そのために、実際にLinuxに触りながら、出題される範囲のコマンドはすべて実行して試しつつ、勉強することを一番お薦めします。
環境の準備方法ですが、簡単なのは以下の2種類です。
無償版VMware Workstation Playerをダウンロードして、自宅のパソコン上にインストールして、LinuxOSを試す。
自宅のパソコンディスクの空きが10GBぐらいあれば、十分です。使用後は削除して構いません。
LinuxOSは、基本Debian以外であれば、何でも良いですが、拘りが無ければRedhat Enterprise Linuxの評価版か無償版をダウンロードすれば良いかと思います。
参考までに本サイトでのVMware Playerのインストール方法もご紹介しておきます。
簡単10分で終わる無償VMwarePlayerインストール方法
クラウドを利用して、LinuxOSを試す。
AWSやniftyクラウドなど、各社が提供するIaaS型のクラウドサービスであれば、何でも構いません。
月額利用料が1000円~2000円弱なので、ちょっとお金が掛かりますが、自己投資の必要経費と割り切って利用しましょう。
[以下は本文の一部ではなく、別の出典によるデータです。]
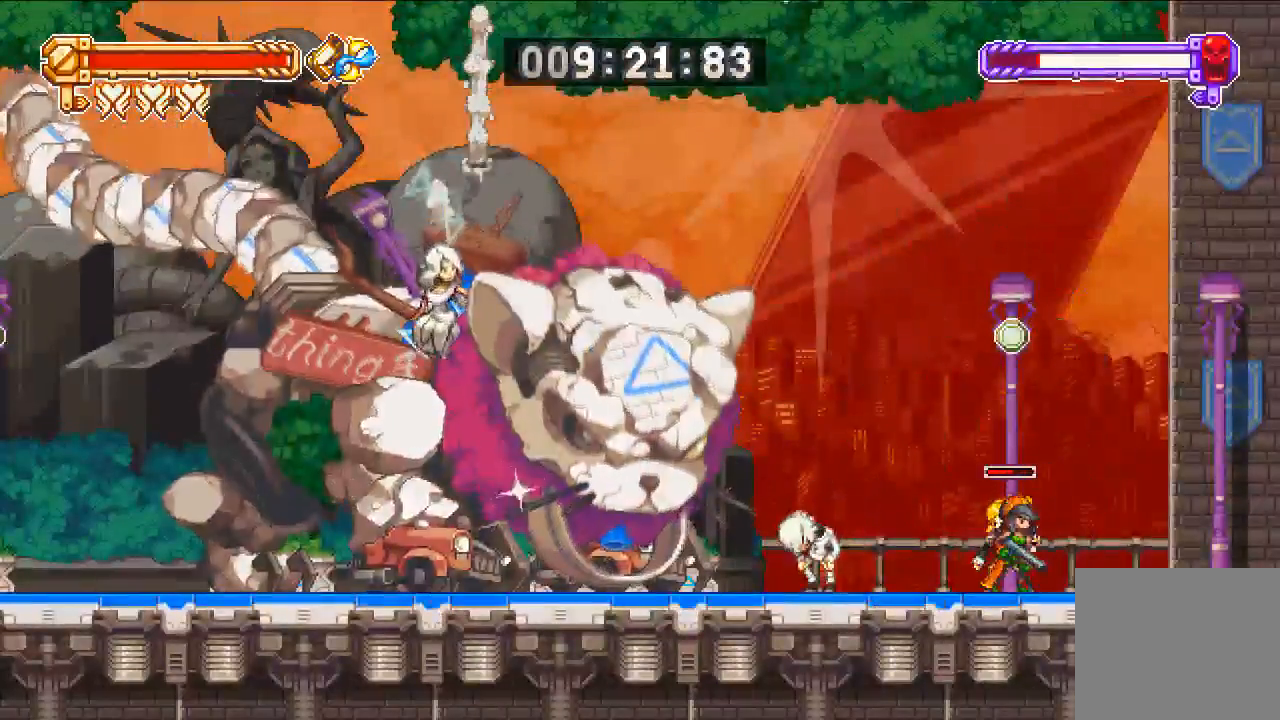
{"dt_ms": 500, "buttons": [], "left_stick": "center", "right_stick": "center", "events": [[50, "DPAD_LEFT", "down"], [150, "right_stick", "center"], [217, "DPAD_LEFT", "up"]]}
IaaS型と言う点が重要です。詳細は各社のサイトを参照してください。
問題集は全選択肢を理解しよう
試験対策本の問題集はかならず全選択肢を理解するようにしてください。たまに、そのまま出題されるケースがありますが、
類似問題が出題されるケースが大部分を占めます。
お薦めの本は黒本です。
以上です。
いかがでしたでしょうか?本試験を合格して、是非業界で活躍してください。